During the pandemic a pasta restaurant launched on UberEats in Paris. Cala quickly attracted a top 1% rating for it’s high quality to price ratio. Only now has it been revealed that the chef is a robot.
“We wanted to make sure that the quality of the product was what was really driving customers to come to a restaurant,” says Ylan Richard, who founded Cala in 2019, when he was 19 . “No one knew there was a robot behind the restaurant on the platforms.”
The economics are interesting.
Most restaurants spend roughly 30% of their costs on food; 30% on labour and 30% on real estate (rent, maintenance, electricity, heating and cleaning.)
In Cala’s restaurant, the kitchen is entirely removed and replaced by the robot, which measures 3m2 — significantly reducing the space needed. The restaurant also doesn’t have any seating.

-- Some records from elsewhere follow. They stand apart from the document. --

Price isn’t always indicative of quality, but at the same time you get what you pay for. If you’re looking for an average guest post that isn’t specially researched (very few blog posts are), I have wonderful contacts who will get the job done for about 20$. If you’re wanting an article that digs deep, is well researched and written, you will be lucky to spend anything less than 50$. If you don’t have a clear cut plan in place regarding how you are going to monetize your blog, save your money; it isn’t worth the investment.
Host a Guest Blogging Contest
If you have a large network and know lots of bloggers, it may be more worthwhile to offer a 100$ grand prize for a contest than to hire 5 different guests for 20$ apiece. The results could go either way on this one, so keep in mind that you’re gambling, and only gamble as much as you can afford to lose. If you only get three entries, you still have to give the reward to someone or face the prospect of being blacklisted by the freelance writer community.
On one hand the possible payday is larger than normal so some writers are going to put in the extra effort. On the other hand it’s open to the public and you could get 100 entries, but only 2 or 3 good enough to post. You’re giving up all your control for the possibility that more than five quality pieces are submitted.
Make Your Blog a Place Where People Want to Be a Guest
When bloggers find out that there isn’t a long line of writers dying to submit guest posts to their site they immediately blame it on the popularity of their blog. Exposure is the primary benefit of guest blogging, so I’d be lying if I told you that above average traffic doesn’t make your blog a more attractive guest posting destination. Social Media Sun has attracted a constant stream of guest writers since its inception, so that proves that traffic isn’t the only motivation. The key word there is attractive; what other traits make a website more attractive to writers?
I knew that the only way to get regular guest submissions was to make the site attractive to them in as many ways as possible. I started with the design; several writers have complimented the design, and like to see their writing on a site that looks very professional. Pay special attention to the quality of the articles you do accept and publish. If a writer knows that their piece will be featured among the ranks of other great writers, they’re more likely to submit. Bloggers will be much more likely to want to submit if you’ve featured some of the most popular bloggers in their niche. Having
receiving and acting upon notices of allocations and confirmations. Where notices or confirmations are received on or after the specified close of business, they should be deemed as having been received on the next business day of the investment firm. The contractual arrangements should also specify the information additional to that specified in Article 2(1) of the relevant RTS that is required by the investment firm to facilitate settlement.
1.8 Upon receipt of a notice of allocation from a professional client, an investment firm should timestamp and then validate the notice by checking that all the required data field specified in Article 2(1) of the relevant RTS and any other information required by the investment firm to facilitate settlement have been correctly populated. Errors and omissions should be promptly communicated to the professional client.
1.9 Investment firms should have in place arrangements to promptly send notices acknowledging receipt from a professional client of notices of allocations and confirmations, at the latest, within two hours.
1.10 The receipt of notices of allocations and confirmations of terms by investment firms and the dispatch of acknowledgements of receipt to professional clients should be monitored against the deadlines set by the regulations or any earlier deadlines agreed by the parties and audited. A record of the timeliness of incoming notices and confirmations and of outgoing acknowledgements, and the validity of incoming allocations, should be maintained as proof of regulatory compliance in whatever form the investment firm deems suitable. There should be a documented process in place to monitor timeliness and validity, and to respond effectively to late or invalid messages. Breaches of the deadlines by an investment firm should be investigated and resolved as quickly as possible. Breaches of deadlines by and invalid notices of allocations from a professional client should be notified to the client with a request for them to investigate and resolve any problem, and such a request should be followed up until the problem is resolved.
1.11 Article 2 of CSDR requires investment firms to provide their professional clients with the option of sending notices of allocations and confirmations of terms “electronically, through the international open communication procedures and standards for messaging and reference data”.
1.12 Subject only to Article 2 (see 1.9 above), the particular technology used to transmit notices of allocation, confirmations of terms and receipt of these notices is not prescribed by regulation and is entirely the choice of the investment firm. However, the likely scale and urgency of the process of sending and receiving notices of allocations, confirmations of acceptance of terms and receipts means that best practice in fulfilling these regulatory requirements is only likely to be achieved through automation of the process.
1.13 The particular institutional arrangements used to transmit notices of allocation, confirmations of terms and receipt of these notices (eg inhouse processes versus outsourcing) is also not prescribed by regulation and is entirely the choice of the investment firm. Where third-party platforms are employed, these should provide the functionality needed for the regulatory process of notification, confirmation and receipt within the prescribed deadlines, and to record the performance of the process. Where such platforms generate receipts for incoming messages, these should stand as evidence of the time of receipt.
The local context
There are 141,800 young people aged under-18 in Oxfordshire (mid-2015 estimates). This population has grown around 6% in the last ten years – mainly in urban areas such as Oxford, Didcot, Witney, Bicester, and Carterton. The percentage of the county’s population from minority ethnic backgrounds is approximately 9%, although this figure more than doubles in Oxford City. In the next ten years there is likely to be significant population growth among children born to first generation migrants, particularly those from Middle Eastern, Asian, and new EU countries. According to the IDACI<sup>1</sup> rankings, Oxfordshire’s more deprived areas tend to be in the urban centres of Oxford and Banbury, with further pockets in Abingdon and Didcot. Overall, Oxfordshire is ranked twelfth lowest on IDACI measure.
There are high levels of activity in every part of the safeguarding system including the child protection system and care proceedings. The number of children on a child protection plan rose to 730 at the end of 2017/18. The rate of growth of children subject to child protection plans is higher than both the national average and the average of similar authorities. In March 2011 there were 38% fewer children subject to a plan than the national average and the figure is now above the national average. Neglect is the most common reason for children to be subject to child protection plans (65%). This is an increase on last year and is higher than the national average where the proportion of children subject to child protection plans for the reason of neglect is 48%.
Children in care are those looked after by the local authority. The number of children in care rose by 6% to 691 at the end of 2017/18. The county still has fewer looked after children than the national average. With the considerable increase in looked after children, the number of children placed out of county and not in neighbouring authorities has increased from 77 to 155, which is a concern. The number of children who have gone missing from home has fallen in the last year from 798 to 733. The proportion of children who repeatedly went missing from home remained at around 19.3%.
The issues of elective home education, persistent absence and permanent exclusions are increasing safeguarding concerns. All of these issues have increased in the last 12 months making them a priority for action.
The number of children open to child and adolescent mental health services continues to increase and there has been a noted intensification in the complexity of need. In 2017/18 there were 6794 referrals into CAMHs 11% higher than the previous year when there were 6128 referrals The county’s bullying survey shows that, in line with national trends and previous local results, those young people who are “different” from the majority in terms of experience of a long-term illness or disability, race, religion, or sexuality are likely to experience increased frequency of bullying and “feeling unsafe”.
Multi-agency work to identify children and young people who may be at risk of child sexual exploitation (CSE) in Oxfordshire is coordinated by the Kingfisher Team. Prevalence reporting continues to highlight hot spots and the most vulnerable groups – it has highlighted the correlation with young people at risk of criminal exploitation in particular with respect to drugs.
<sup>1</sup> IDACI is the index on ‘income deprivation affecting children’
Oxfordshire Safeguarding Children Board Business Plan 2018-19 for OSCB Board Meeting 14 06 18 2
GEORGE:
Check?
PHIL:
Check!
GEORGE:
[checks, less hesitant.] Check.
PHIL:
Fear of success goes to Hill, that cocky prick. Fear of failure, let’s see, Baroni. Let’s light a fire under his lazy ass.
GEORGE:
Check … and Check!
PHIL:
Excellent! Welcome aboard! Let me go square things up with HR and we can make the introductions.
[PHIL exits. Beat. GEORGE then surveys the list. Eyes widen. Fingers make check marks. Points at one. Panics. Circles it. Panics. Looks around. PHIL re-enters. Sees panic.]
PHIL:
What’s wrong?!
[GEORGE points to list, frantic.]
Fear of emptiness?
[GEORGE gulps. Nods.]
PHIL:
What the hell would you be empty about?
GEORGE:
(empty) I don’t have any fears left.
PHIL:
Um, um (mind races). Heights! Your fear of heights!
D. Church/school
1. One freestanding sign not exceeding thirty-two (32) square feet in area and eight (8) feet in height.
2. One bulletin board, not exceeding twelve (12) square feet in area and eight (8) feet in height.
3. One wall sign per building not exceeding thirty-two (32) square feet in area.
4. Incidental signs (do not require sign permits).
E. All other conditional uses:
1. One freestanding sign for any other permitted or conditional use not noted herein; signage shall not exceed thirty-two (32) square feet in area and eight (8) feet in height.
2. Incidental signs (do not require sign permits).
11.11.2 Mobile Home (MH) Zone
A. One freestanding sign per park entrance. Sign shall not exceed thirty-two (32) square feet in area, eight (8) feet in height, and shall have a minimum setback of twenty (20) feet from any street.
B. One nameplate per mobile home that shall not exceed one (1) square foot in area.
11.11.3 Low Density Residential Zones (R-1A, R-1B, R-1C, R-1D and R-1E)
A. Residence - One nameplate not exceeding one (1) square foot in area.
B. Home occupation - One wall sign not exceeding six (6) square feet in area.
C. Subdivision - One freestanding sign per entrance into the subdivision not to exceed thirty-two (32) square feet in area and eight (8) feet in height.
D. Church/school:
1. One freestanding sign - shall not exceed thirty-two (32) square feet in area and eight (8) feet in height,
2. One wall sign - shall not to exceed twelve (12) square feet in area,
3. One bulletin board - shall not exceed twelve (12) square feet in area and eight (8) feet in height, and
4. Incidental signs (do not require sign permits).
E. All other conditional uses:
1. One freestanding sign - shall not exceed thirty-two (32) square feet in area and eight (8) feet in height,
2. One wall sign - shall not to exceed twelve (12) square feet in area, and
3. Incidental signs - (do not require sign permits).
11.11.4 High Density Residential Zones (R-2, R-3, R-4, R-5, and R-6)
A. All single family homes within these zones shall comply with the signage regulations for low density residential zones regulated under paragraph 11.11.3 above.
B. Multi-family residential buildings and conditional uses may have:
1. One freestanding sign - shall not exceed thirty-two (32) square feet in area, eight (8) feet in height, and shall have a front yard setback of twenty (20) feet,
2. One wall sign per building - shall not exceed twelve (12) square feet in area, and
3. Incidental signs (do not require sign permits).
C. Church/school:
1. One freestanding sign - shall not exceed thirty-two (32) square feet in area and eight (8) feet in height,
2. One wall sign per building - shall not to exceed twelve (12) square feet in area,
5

The robot also allows Cala to produce many more meals per hour per square metre than other restaurants.
“With three metres squared, we can serve 1.2k meals an hour,” says Richard. “A traditional McDonald’s restaurant is 125m2, and usually they can serve 550 meals an hour.”
The robot means Cala saves 60% on real estate costs, which it says it puts into spending more on the cost of food ingredients, allowing it, Richard says, to deliver higher quality meals at a better price.
More generally, one can see top chefs producing recipes that are then scaled not just to restaurants but also to home robot preparation services. Meals would be produced by a subscription service (“We have 10,000 recipes from the greatest chefs on every continent.”). Restaurants would compete even more on ambience.